### WHAT TO PRODUCE
How many lines in the rows below contain the string "mutation"? Matching is case-sensitive; reply with the number alone.

### RECORDS SUPPLIED
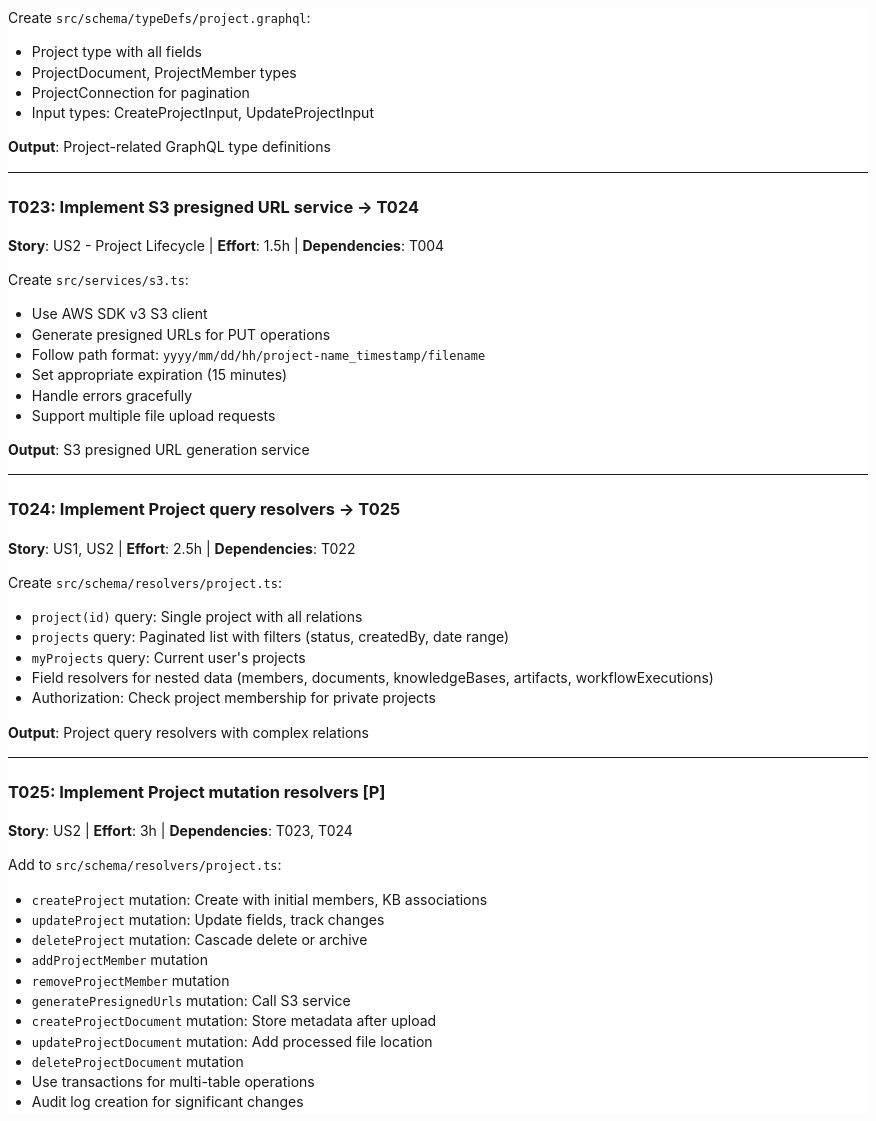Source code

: Create `src/schema/typeDefs/project.graphql`:
- Project type with all fields
- ProjectDocument, ProjectMember types
- ProjectConnection for pagination
- Input types: CreateProjectInput, UpdateProjectInput

**Output**: Project-related GraphQL type definitions

---

### T023: Implement S3 presigned URL service → T024
**Story**: US2 - Project Lifecycle | **Effort**: 1.5h | **Dependencies**: T004

Create `src/services/s3.ts`:
- Use AWS SDK v3 S3 client
- Generate presigned URLs for PUT operations
- Follow path format: `yyyy/mm/dd/hh/project-name_timestamp/filename`
- Set appropriate expiration (15 minutes)
- Handle errors gracefully
- Support multiple file upload requests

**Output**: S3 presigned URL generation service

---

### T024: Implement Project query resolvers → T025
**Story**: US1, US2 | **Effort**: 2.5h | **Dependencies**: T022

Create `src/schema/resolvers/project.ts`:
- `project(id)` query: Single project with all relations
- `projects` query: Paginated list with filters (status, createdBy, date range)
- `myProjects` query: Current user's projects
- Field resolvers for nested data (members, documents, knowledgeBases, artifacts, workflowExecutions)
- Authorization: Check project membership for private projects

**Output**: Project query resolvers with complex relations

---

### T025: Implement Project mutation resolvers [P]
**Story**: US2 | **Effort**: 3h | **Dependencies**: T023, T024

Add to `src/schema/resolvers/project.ts`:
- `createProject` mutation: Create with initial members, KB associations
- `updateProject` mutation: Update fields, track changes
- `deleteProject` mutation: Cascade delete or archive
- `addProjectMember` mutation
- `removeProjectMember` mutation
- `generatePresignedUrls` mutation: Call S3 service
- `createProjectDocument` mutation: Store metadata after upload
- `updateProjectDocument` mutation: Add processed file location
- `deleteProjectDocument` mutation
- Use transactions for multi-table operations
- Audit log creation for significant changes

### OUTPUT BELOW
10